Eight simply shakes his head.

"You're a fool," he scolds, and though the term sits like ice inside her veins, Pangaea simply shrugs, not giving the insult any time to linger.

"Possibly," she concedes. "But I'm a fool who's giving you an out. Do you really want to squander it?"

There's a moment of pause.

Eight's shoulders shift as he casts a glance back to the doorway – then to Rhys, sleeping soundly on his bedroll, his body in dire need of rest. His narrow as he watches her partner's heaving chest, brow pinched beneath an emotion Pangaea can't quite name.

After a couple minutes, his arms drop. He takes a deep breath in.

Then, he sits.

"You win," Eight says, and though his tone is gruff, there's pain seeping into the fringes of it, spilling over to his expression and making his words stutter. "I'm tired of this."

His bag slides from his shoulder, landing with a soft thud atop the wooden floor. Rhys sleeps on, oblivious, while Pangaea finds herself torn, her mind telling her that trusting is a bad idea while her heart seems to sing at the avoidance of bloodshed.

"You can fix my arm in the morning," the boy from Eight continues as he turns to the side, head resting against the ramshackle wall. "I'll get you and Three your food. Anything beyond that… I suppose we'll just have to see."

His eyes fall closed, the sudden vulnerability accompanied by a single, shaky breath.

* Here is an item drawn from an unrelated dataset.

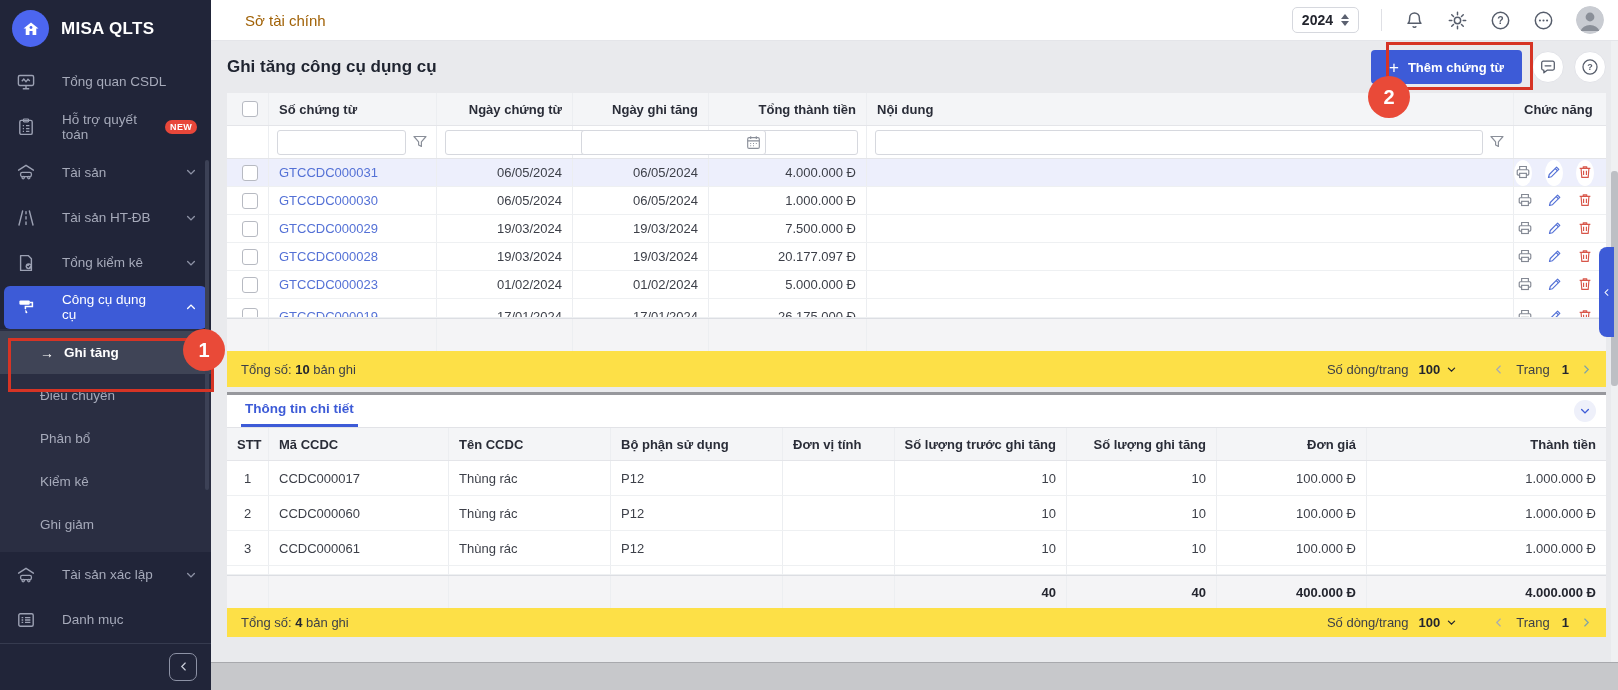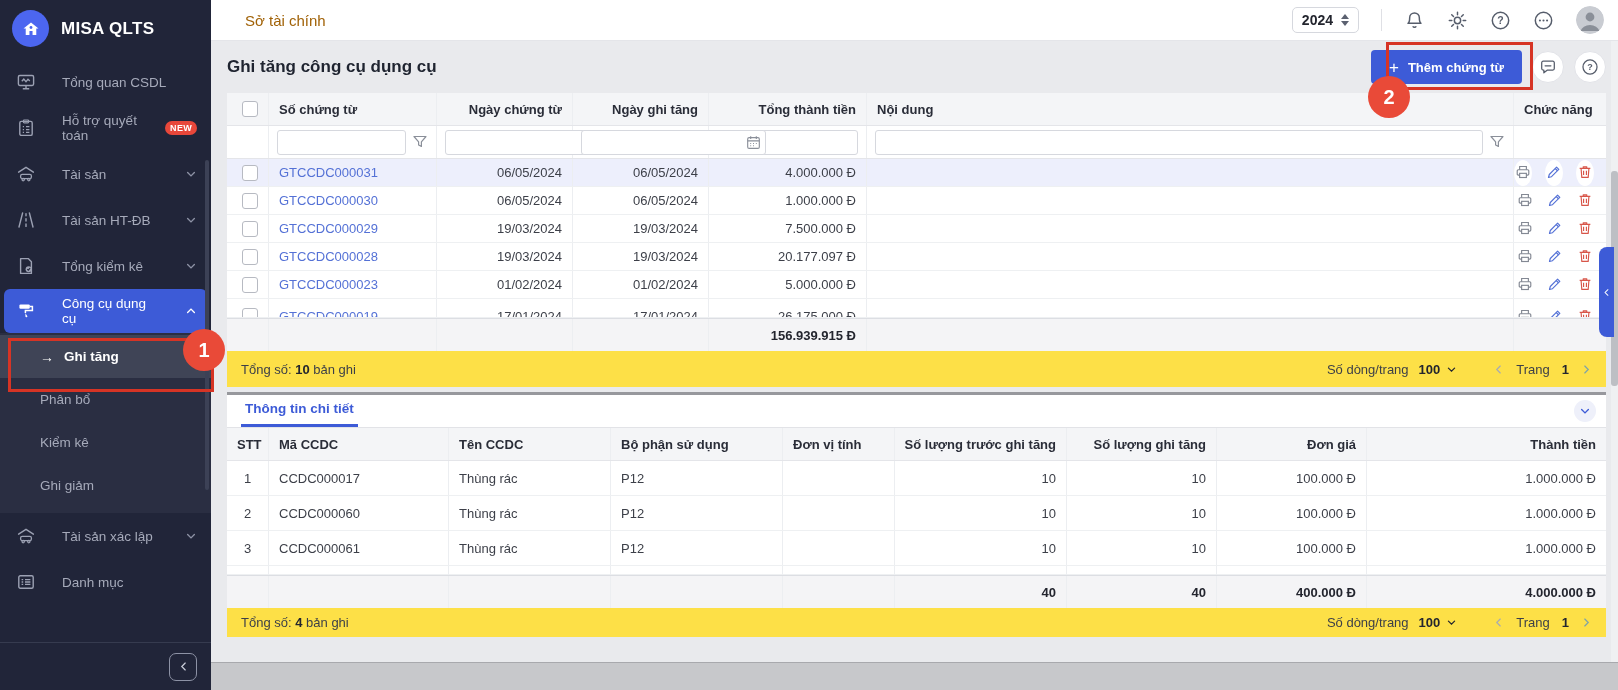"156.939.915 Đ" div.c { html: <div>156.939.915 Đ</div> -> none }
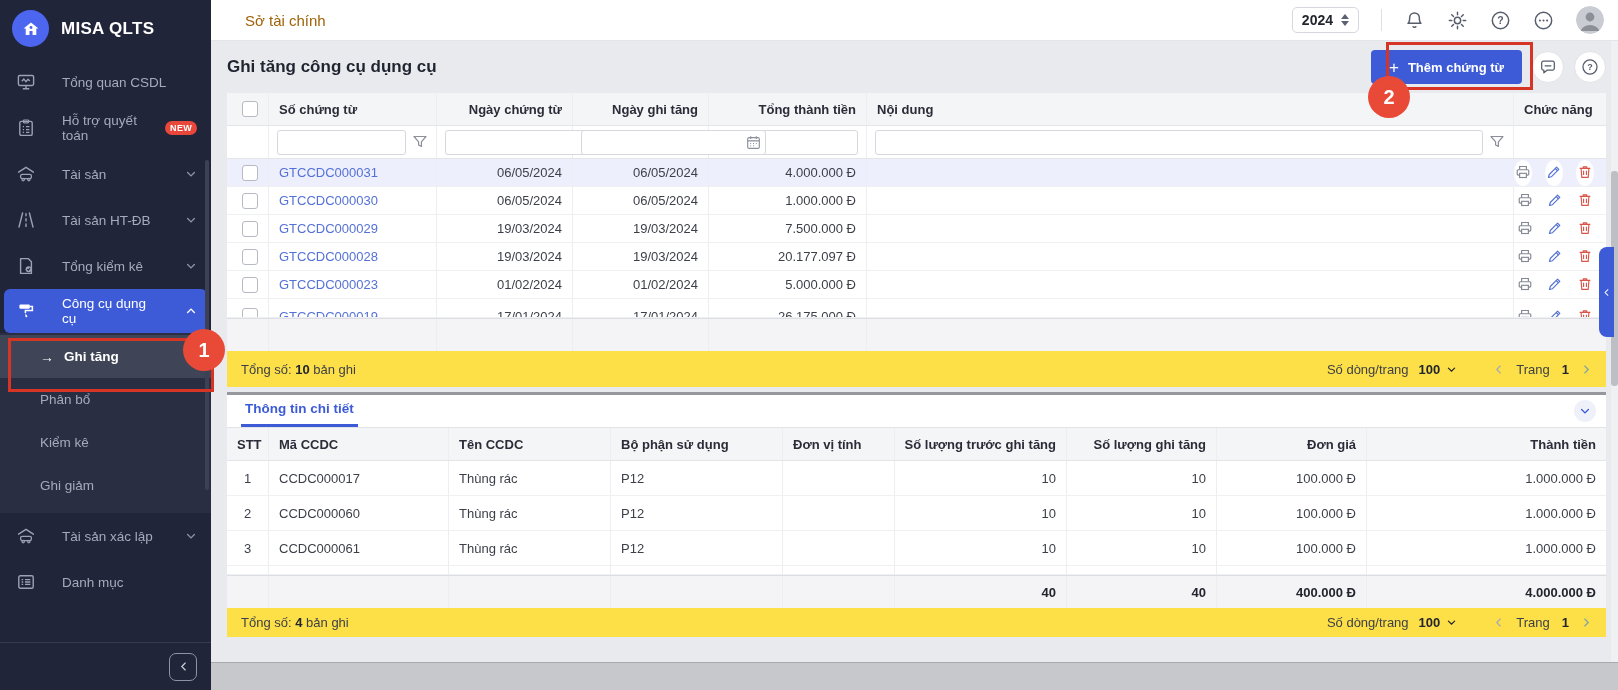"Điều chuyển" div.sub-item { html: none -> <div> <span>Điều chuyển</span> </div> }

Pangaea's racing pulse begins to slow.


She cries, and life is like some movie black and white;
Dead actors fakin' lines – over and over and over again, she cries…

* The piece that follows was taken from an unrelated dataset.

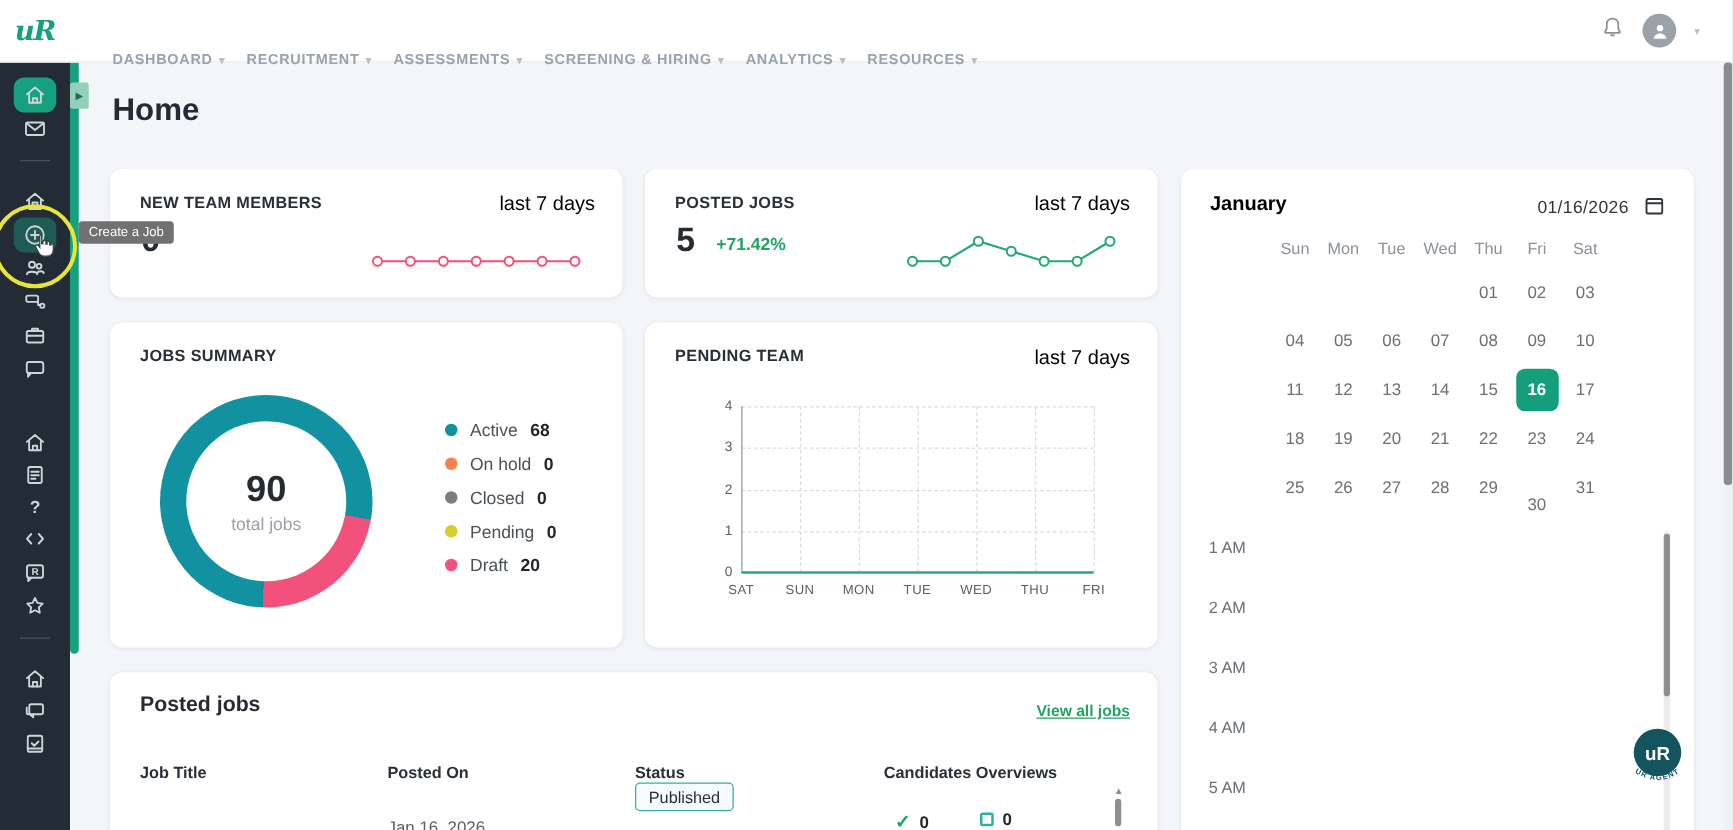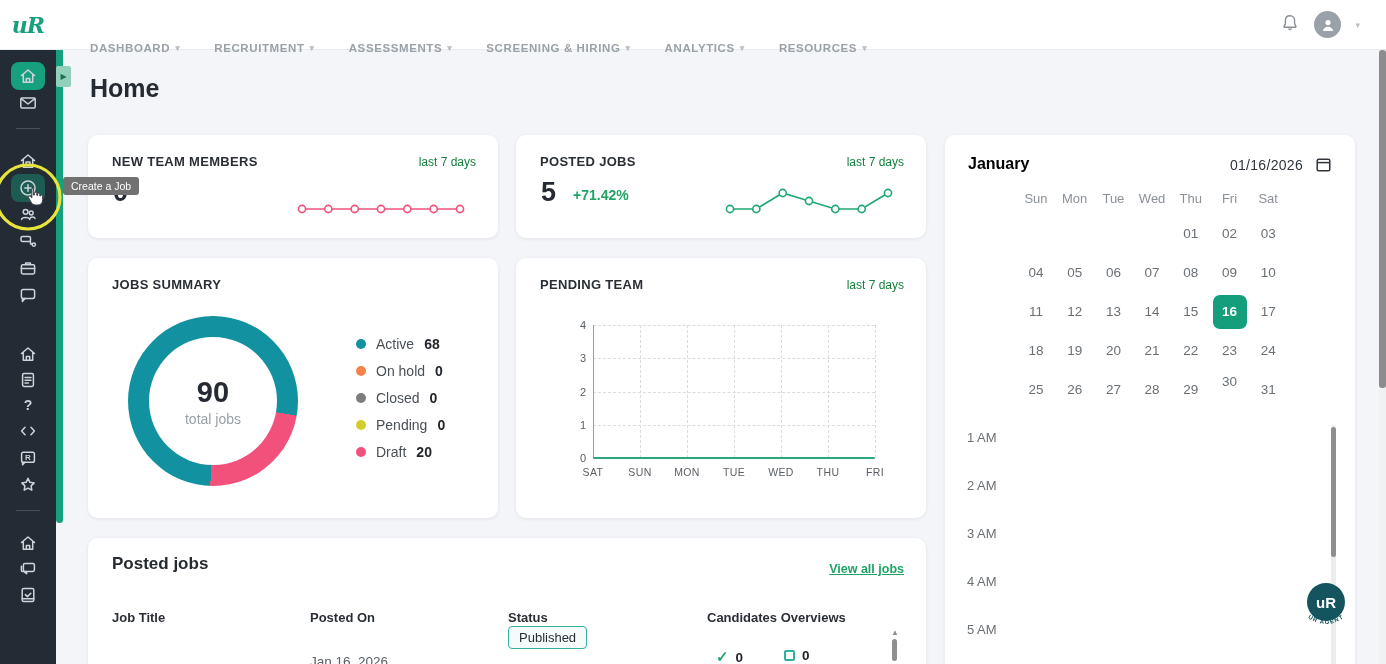"DASHBOARD" .nav { gap: 34px -> 17px }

12: Maevyn Voydanoi, District Four. Killed by Ansel Zilliah.


A/N: Hemorrhage by Fuel.

Dawn, Maevyn was special. Incredibly fucking special. Her optimism, her warmth, her offbeat humor – all of them struck a chord of light in a story that could have so easily been bleak, and it's safe to say I loved her for it. Here is a girl, so mad at the world, harboring the pain of a lifelong ostracism, and the tragedies of continuous loss, but she never allowed her pain to overwhelm her. She was always acting, always playing, soul-searching through her love for fantasy, her mania and her whimsicality. I know, originally, you intended her to be more vicious, and she could certainly have gone down that path – but there was such a richness to Vyn that I chose instead to linger on her softness. Her childlike way of engaging with the world, her recklessness and her mirth, the sense of wonder she found in anything and everything, how she saw the world through eyes both vibrant and innocent, regardless of the grief that lived inside her. Vyn was relatable in the way that misfits often are, especially to those of us who grew up with little support: she chose rage to hide her hurts, and who tried to patch up her experiences of rejection and neglect by lashing out in want to be heard. Some may scorn her for it, but in her scorn there is relatability; like all lost things, she just wanted to find her place. Thank you again for entrusting her to me.

On another note, for Dawn and Dyl – I'd originally wanted to swap these two placements, since Dawn's lacking a 13th and Dyl is lacking a 12th, but the chronology just worked out better with Vyn being the evening. That said, however… if the pair of you would like to trade placements to fill out your lists… :') Well, let's just say I encourage it if you would so like. Sorry I couldn't play the timing right through the actual writing of Day 8, but the intent definitely remains, if it's desired.

For housekeeping stuff… yes, I do intend to update the blog. I know it's been a very long time coming – my sincerest apologies for that. I'll do so once I get home from work this evening… chapter, of course, took precedence. My goal is to have 9.1 and 9.2 finished this month. Thanks for all the support and kindness.